The late Nicholas G. L. Hammond, a historian, also supports that Macedonian was a Greek dialect:

"What language did these `Macedones' speak? The name itself is Greek in root and in ethnic termination. It probably means `highlanders', and it is comparable to Greek tribal names such as `Orestai' and `Oreitai', mean­ing 'mountain-men'. A reputedly earlier variant, `Maketai', has the same root, which means `high', as in the Greek adjective makednos or the noun mekos... At the turn of the sixth century the Persians described the tribute-paying peoples of their province in Europe, and one of them was the `yauna takabara', which meant `Greeks wearing the hat'. There were Greeks in Greek city-states here and there in the province, but they were of various origins and not distinguished by a common hat. However, the Macedonians wore a dis­tinctive hat, the kausia. We conclude that the Persians believed the Macedonians to be speakers of Greek. Finally, in the latter part of the fifth century a Greek historian, Hellanicus, visited Macedonia and modi­fied Hesiod's genealogy by making Macedon not a cousin, but a son of Aeolus, thus bringing Macedon and his descendants firmly into the Aeolic branch of the Greek-speaking family. Hesiod, Persia, and Hellanicus had no motive for making a false statement about the language of the Macedonians, who were then an obscure and not a powerful people. Their independent testimonies should be accepted as conclusive."

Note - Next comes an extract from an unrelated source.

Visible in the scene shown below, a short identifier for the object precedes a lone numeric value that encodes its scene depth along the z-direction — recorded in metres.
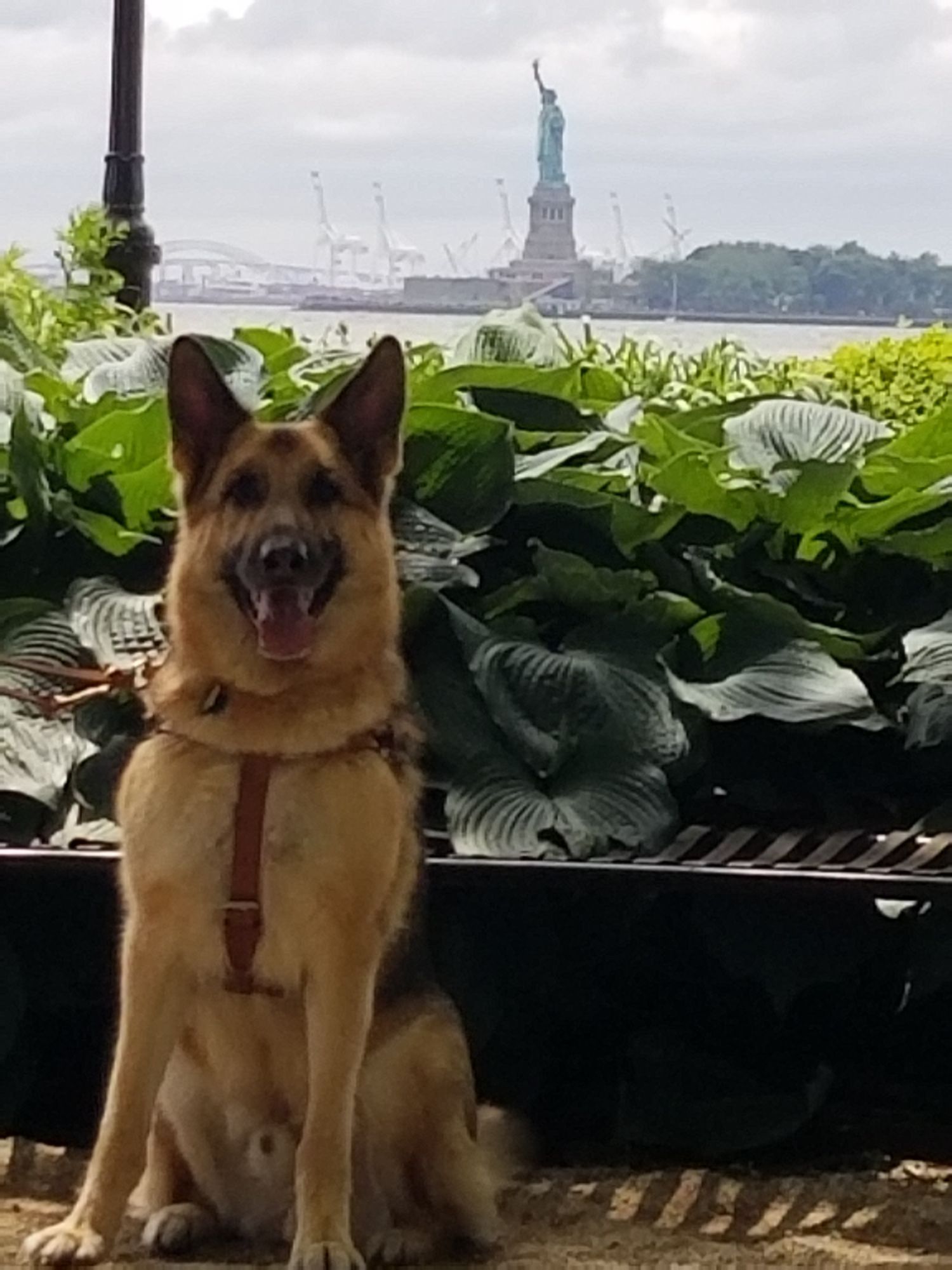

Over 6000 Macedonian inscriptions have been found until now. All of them are identified as a form of a Greek dialect.

Ancient Olympics

A series of passages in book five of Herodotus' Histories (5:22) are seen by some classical scholars that the Macedonians were customarily excluded from panhellenic events such as the Olympic Games, entry to which apparently was confined to Greeks. In 480 BC, the Macedonian king Alexander I attempted to participate in the Olympic Games, and met with resistance by competitors, who regarded him as a non-Greek. According to Herodotus, Alexander argued that his family was of ultimately Greek ("Argive") descent, and he was finally admitted on these grounds. Some scholars regard this episode as evidence that in fact Macedonians could be regarded as Greeks, while others contend that probably the decision was politically motivated and based more on the alleged mythical ancestry claimed by the king than on a genuine perception as Greeks of the Macedonians as a whole. Alexander apparently remained the only Macedonian participant for a long time. Within the next century, the only others were king Archelaos Perdikas (408 BC) and, another 50 years later, Philip II (356 BC, 352 BC and 348 BC). From the age of Alexander the Great onwards, Macedonian participation in the Olympic Games became common.